» **Текст для работы**:
Об этом сейчас надо!

В Ц. О. от 30/VI – напечатали «Ленинграду». Правда, сняли одну ценную строфу, – но в целом – это акт, достойный удивления: пропущено и «наше сумрачное братство», и «наш путь угрюм и ноша нелегка». Это – первое мое выступление в Ц. О., и оно не стыдное – честное, и стихи неплохие, хотя и не отличные…


Ольга. Запретный дневник. Дневники, письма, проза, избранные стихотворения и поэмы Ольги Берггольц. СПб., 2010. С. 117–118.


Из дневника инженера 7-й ГЭС И. Д. Зеленской

2/VII [42] – Уже июль, а вокруг Ленинграда прежняя неподвижность, и не поймешь, кто кого хочет взять измором. Город продолжают усиленно разгружать. Принудительная эвакуация, по-видимому, охватит все нерабочее население и ненадежное в смысле трудоспособности. Вчера мы составляли списки людей, подлежащих эвакуации по семейному положению и по болезни. Вопрос, кем будет замещена эта убыль работников. Если сейчас у нас не хватает 30 % штата, но тогда не будет хватать 50 %. Даже при расчете работы на четверть мощности. О работе на полную мощность уже никто не заикается. Загривок и сейчас трещит от работы. Опять нависает над головой безысходное «некогда». И, конечно, много делаем мы ненужного. Проклятая статистика и письмоводство заедают меня, директорские анекдотические лекции с «реостатами заграждения» приводят в бешенство и в сонную одурь. Яковлев из себя выходит, пытаясь привить нам военный стиль и нагнать поверхностный очковтирательский лоск в командах МПВО, при полном пренебрежении к сути дела. Моя безнадежно штатская вольнолюбивая натура никак с этим не мирится. Я брюзжу и вольничаю, и прямо-таки задыхаюсь иногда в этих путах. Два раза все-таки вырывалась со станции, чтобы побывать у Борхова. Купила у него книжек для библиотеки и кое-что для себя, в частности, давно желанного Волошина. Иногда, просыпаясь от жизни по инерции, спрашиваешь себя: куда все это? Не все ли равно сейчас – покупать тряпки, мебель или книги, но загромождать существование чем-то, что будет потом жаль бросать.

» **Ваши задания**:
1/ Выведите фрагмент дневниковых записей между словами «Об этом сейчас» и «СПб., 2010. С. 117–118.» включительно.
2/ Какой доли штата, согласно дневниковым записям инженера 7-й ГЭС, не хватает в данный момент?
3/ Продолжите, пожалуйста, дневниковые записи сразу после их последнего предложения.

(Списки положений суставов)
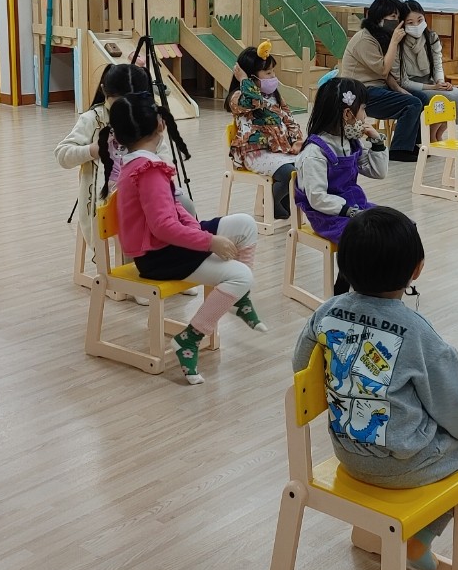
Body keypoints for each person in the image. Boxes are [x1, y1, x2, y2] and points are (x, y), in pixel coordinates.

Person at [292, 207, 458, 570]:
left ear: (343, 264)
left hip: (348, 455)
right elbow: (451, 403)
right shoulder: (417, 332)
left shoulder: (325, 313)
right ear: (417, 268)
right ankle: (420, 539)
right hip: (403, 466)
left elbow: (300, 367)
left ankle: (380, 534)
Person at [110, 91, 264, 385]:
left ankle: (238, 297)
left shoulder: (140, 163)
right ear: (160, 124)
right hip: (159, 257)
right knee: (241, 275)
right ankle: (190, 339)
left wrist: (199, 232)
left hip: (166, 246)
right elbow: (163, 228)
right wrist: (209, 242)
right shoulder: (147, 170)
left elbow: (174, 210)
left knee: (245, 225)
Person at [54, 62, 192, 250]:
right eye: (120, 102)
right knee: (139, 224)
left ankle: (170, 257)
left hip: (146, 192)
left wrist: (162, 172)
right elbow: (62, 154)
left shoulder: (143, 115)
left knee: (184, 207)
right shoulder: (93, 119)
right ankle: (141, 261)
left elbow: (163, 152)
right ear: (104, 91)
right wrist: (93, 150)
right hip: (108, 201)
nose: (126, 108)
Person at [295, 77, 389, 293]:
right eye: (363, 109)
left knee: (398, 227)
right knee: (367, 238)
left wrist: (377, 141)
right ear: (348, 114)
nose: (365, 115)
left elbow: (378, 172)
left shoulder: (350, 141)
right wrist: (349, 211)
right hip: (328, 216)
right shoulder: (315, 153)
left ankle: (375, 284)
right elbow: (317, 198)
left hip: (355, 208)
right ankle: (347, 287)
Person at [337, 0, 422, 161]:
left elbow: (385, 74)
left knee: (421, 98)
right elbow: (383, 70)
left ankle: (413, 144)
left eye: (398, 17)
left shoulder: (380, 36)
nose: (396, 21)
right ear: (379, 17)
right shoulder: (364, 39)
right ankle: (399, 150)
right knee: (412, 103)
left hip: (378, 87)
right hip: (360, 92)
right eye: (392, 16)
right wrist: (394, 43)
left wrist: (398, 88)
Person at [225, 41, 303, 218]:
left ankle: (282, 200)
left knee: (304, 167)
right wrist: (244, 81)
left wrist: (297, 140)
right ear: (251, 76)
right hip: (255, 153)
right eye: (268, 73)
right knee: (288, 173)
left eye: (273, 71)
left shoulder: (275, 96)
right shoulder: (238, 97)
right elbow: (254, 102)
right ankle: (271, 203)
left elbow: (289, 119)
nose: (273, 76)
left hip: (279, 151)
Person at [393, 0, 458, 142]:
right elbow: (403, 81)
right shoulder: (398, 43)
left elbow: (438, 65)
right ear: (402, 23)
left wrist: (441, 82)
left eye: (419, 20)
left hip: (430, 82)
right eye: (410, 22)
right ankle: (430, 137)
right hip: (411, 86)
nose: (416, 25)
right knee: (441, 100)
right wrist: (433, 87)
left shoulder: (431, 37)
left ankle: (437, 134)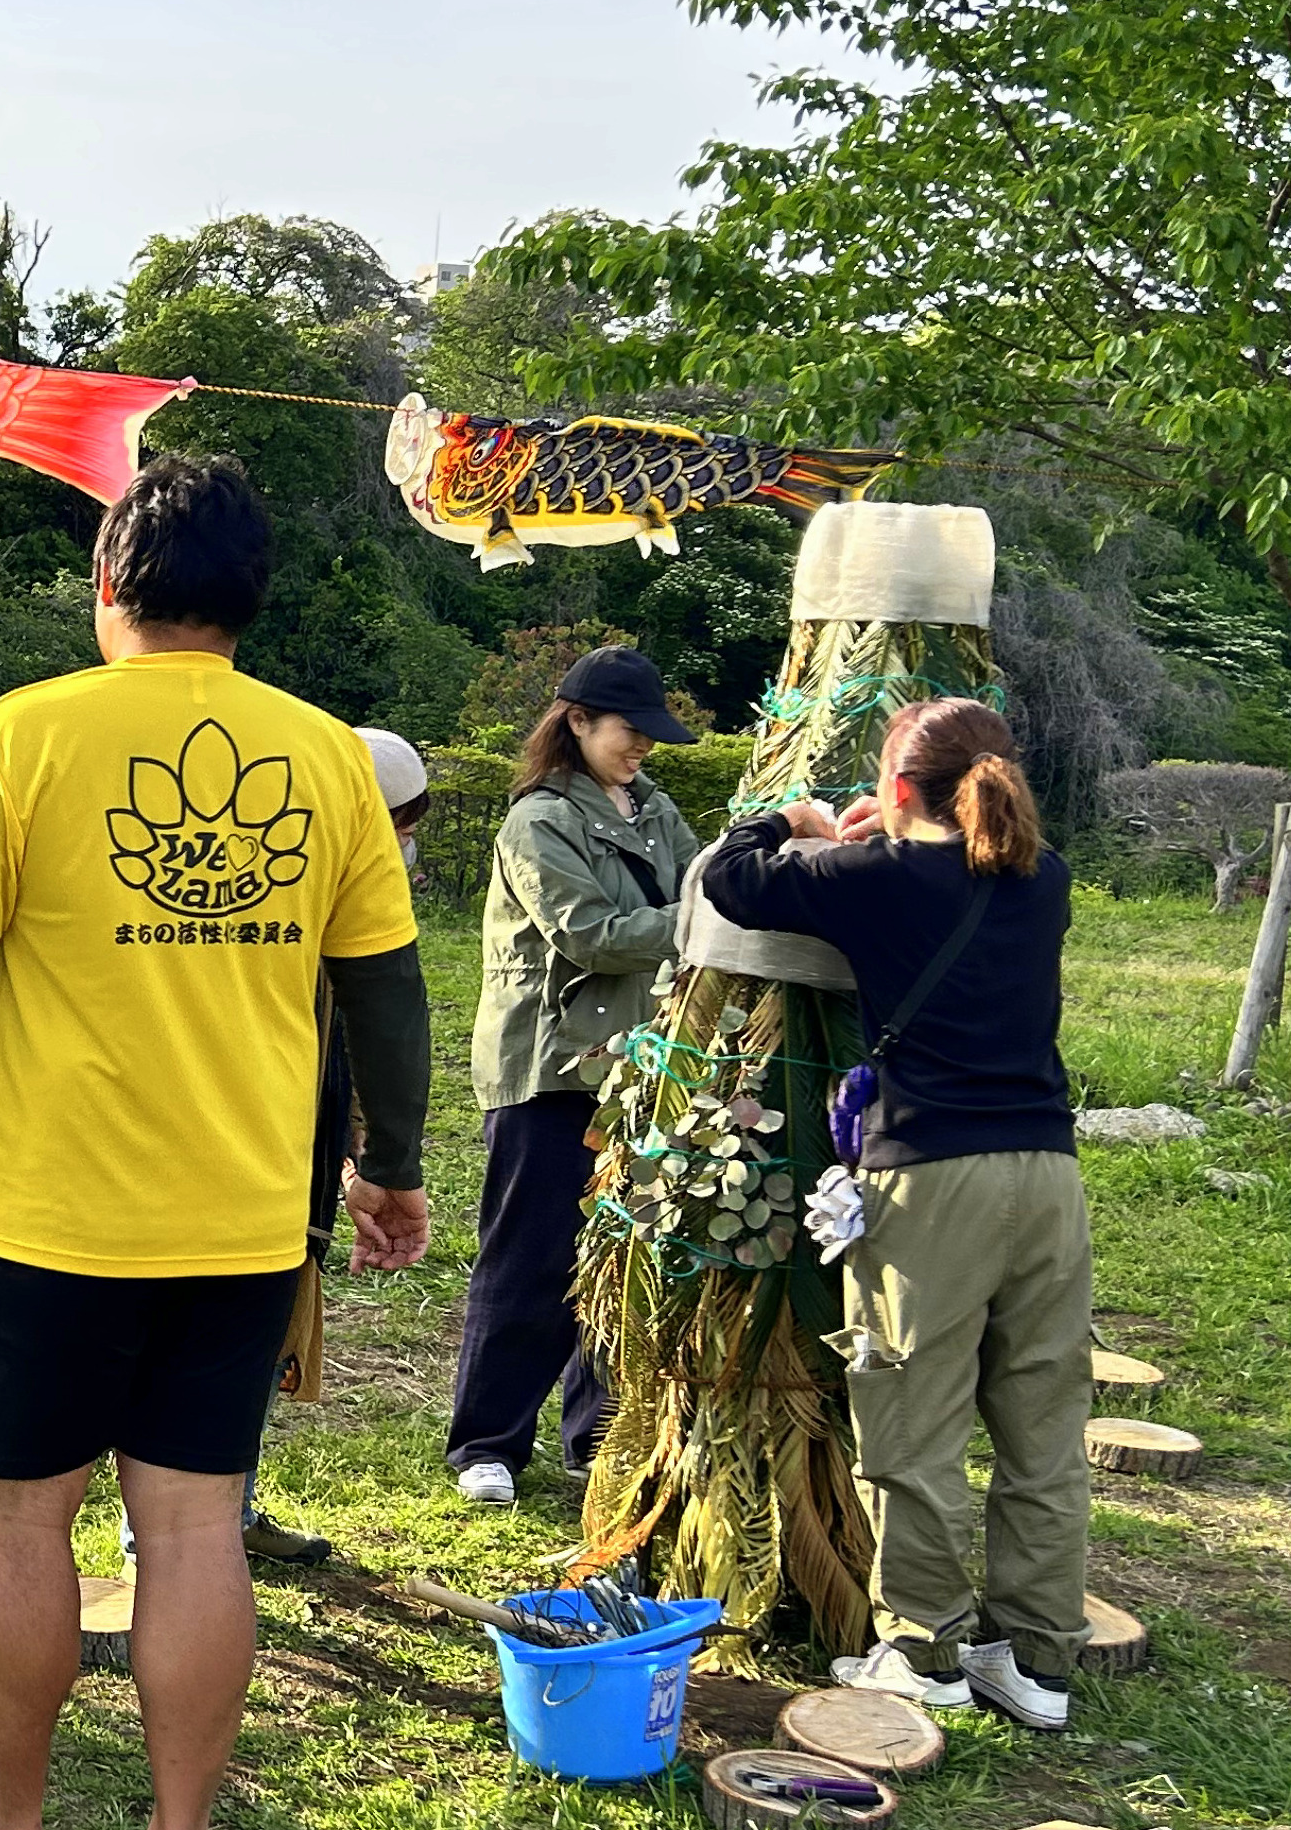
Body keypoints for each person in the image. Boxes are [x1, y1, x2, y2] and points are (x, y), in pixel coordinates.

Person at [0, 455, 432, 1830]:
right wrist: (391, 1167)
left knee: (12, 1527)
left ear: (107, 583)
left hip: (47, 1237)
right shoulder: (326, 760)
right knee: (192, 1534)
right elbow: (385, 992)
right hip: (242, 1236)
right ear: (249, 601)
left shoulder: (21, 735)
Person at [701, 700, 1086, 1729]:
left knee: (910, 1419)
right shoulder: (1042, 879)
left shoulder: (868, 877)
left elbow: (729, 879)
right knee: (1041, 1427)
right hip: (1046, 1173)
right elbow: (964, 868)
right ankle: (1037, 1658)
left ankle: (922, 1647)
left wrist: (796, 823)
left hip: (928, 1177)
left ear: (899, 787)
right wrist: (898, 824)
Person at [125, 725, 436, 1577]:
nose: (402, 849)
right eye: (397, 827)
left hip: (297, 1151)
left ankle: (228, 1509)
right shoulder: (257, 889)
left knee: (265, 1335)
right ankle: (163, 1536)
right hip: (219, 1151)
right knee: (193, 1338)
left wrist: (357, 1156)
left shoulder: (350, 900)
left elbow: (361, 1039)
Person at [449, 646, 700, 1504]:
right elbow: (588, 933)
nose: (643, 747)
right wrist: (705, 916)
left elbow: (694, 887)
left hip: (637, 1065)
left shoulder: (655, 809)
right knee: (530, 1261)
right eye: (631, 730)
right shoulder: (538, 820)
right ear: (578, 722)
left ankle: (594, 1437)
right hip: (549, 1068)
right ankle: (485, 1444)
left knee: (621, 1256)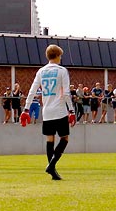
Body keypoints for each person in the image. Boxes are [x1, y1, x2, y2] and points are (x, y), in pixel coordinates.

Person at [22, 44, 76, 180]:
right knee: (64, 138)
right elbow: (66, 93)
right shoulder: (62, 71)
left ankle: (52, 171)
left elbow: (32, 91)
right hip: (59, 110)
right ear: (57, 56)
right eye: (60, 56)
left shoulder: (41, 71)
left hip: (46, 111)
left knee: (49, 139)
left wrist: (26, 109)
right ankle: (51, 165)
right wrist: (71, 110)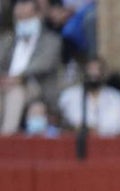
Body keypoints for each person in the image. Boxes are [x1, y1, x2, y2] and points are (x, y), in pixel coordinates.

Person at [0, 0, 63, 135]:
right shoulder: (8, 40)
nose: (23, 21)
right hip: (5, 86)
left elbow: (43, 65)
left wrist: (16, 78)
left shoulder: (51, 40)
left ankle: (6, 137)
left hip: (36, 88)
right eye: (19, 18)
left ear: (38, 15)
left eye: (28, 17)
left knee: (16, 92)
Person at [57, 54, 120, 136]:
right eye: (91, 69)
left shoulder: (116, 97)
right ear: (84, 71)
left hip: (109, 143)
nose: (94, 73)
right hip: (77, 143)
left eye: (98, 69)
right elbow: (60, 124)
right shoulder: (68, 96)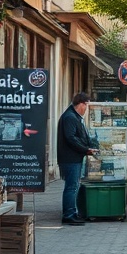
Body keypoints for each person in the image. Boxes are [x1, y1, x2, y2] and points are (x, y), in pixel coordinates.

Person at [57, 92, 97, 226]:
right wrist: (85, 149)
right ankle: (69, 214)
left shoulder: (73, 116)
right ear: (81, 104)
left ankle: (72, 212)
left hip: (73, 157)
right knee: (72, 186)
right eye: (86, 105)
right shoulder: (70, 117)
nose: (86, 109)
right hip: (70, 158)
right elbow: (71, 138)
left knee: (74, 186)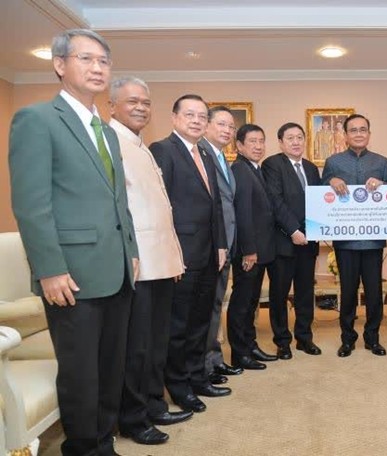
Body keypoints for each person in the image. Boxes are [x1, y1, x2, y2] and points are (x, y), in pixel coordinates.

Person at [9, 29, 139, 455]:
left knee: (110, 365)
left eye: (104, 61)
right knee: (81, 370)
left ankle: (103, 442)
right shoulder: (37, 119)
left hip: (117, 268)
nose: (98, 68)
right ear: (60, 65)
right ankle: (82, 447)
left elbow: (119, 201)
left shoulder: (106, 130)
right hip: (71, 273)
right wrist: (49, 268)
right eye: (86, 59)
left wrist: (132, 251)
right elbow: (32, 205)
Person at [109, 77, 189, 445]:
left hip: (160, 262)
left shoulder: (140, 146)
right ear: (112, 106)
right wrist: (129, 255)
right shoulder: (111, 143)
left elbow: (159, 209)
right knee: (137, 346)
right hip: (138, 264)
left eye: (145, 102)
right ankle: (133, 418)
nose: (141, 108)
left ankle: (154, 404)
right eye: (132, 101)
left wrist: (174, 258)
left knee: (157, 342)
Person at [150, 94, 230, 415]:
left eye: (201, 116)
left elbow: (216, 205)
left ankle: (198, 378)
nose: (197, 121)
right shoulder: (163, 150)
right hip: (181, 255)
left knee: (200, 321)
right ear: (174, 118)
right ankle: (179, 386)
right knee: (179, 325)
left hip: (209, 253)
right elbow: (161, 206)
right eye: (190, 115)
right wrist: (171, 251)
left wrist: (221, 244)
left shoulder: (206, 155)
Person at [322, 113, 387, 357]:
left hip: (373, 240)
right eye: (353, 130)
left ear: (369, 134)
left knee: (374, 293)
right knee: (348, 292)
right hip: (345, 242)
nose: (359, 134)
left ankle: (373, 338)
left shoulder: (381, 162)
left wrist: (383, 185)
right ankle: (347, 339)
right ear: (345, 135)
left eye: (363, 129)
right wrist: (331, 181)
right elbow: (320, 193)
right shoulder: (333, 162)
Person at [262, 122, 322, 359]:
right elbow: (275, 201)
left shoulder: (311, 168)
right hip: (284, 242)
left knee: (305, 293)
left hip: (309, 242)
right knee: (279, 294)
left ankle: (304, 338)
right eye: (290, 138)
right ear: (280, 142)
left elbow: (319, 202)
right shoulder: (272, 165)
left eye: (299, 137)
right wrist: (294, 230)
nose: (296, 142)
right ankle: (282, 341)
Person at [198, 106, 243, 385]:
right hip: (210, 245)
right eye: (221, 124)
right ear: (207, 125)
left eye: (231, 126)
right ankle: (203, 366)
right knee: (204, 308)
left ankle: (214, 360)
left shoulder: (222, 157)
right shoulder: (199, 154)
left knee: (215, 304)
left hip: (225, 243)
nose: (227, 130)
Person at [228, 124, 278, 369]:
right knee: (242, 303)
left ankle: (250, 346)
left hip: (259, 250)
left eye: (261, 141)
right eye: (252, 142)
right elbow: (243, 213)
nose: (258, 146)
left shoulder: (253, 169)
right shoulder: (240, 169)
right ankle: (240, 354)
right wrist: (249, 250)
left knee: (251, 303)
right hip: (249, 252)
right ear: (239, 145)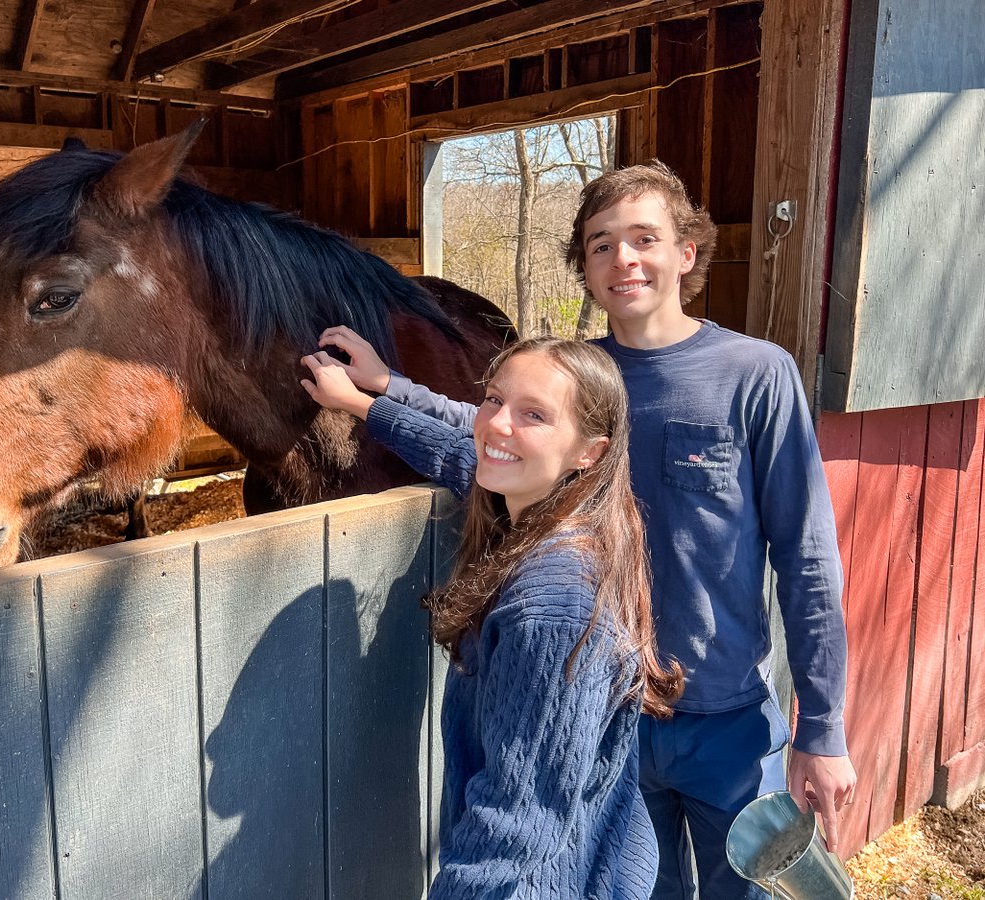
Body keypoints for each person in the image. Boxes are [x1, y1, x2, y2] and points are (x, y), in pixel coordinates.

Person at [303, 161, 856, 899]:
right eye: (601, 245)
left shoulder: (755, 374)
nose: (623, 260)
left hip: (724, 725)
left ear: (685, 252)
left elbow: (807, 558)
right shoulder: (580, 382)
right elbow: (490, 441)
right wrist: (382, 393)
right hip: (609, 728)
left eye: (643, 239)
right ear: (584, 269)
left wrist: (822, 728)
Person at [302, 336, 684, 898]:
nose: (496, 425)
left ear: (589, 452)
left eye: (534, 414)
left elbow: (518, 817)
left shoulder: (553, 606)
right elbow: (465, 455)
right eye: (493, 400)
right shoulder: (570, 514)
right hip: (587, 860)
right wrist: (368, 401)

» **Ответы к заданиям**:
1/
Об этом сейчас надо!

В Ц. О. от 30/VI – напечатали «Ленинграду». Правда, сняли одну ценную строфу, – но в целом – это акт, достойный удивления: пропущено и «наше сумрачное братство», и «наш путь угрюм и ноша нелегка». Это – первое мое выступление в Ц. О., и оно не стыдное – честное, и стихи неплохие, хотя и не отличные…


Ольга. Запретный дневник. Дневники, письма, проза, избранные стихотворения и поэмы Ольги Берггольц. СПб., 2010. С. 117–118.

2/ 30 % штата.

3/
Надо растить в себе полную свободу от всяких вещных привязанностей, а вместо этого продолжаешь по-старому тяготеть к чему-то, что хоть на миг развлечет и займет ум. С тех пор, как мы оттаяли после зимы, острее стали восприниматься и плюсы, и минусы наших будней. Плюсы такие редкие и маленькие – солнечный день, свободный час на траве около своего незадачливого огорода, внутреннее умиротворение и покой, которые иногда овладевают душой и делают жизнь прекрасной. Умиротворение, мир – это слова, от которых спирает дыхание и слезы выступают.

Мы слышим только о крови, ненависти, жестокости. Все гуще становится этот удушливый туман, застилающий жизнь на годы вперед. И когда кто-то в шутку сказал: «Вот в конце июля война кончится», – эти пустые слова вдруг приобрели какой-то невероятный размах. Видения нормальной, мирной жизни иногда сверкают как молнии, пронизывают болью все существо, как мечта о недосягаемом счастье. Неужели же так и погибнуть в этом сумасшедшем доме? Нет, невозможно, надо все пережить и перебороть, но дождаться конца этого безумия.


«Я не сдамся до последнего…». Записки из блокадного Ленинграда / отв. ред. В. М. Ковальчук. СПб., 2010. С. 107.


Из дневника Л. В. Шапориной

1942 г.

2 июля. Шла утром после завтрака домой. Где-то далеко бухала артиллерия. Было похоже на икоту великана. Загрохотали зенитки. В толпе на углу Литейной и Пантелеймоновской никто не двинулся. Стали смотреть на небо, ища разрывов. Сегодня с самого утра и очень часто начинают стрелять зенитки. Очевидно, немцы пытаются прорваться в город.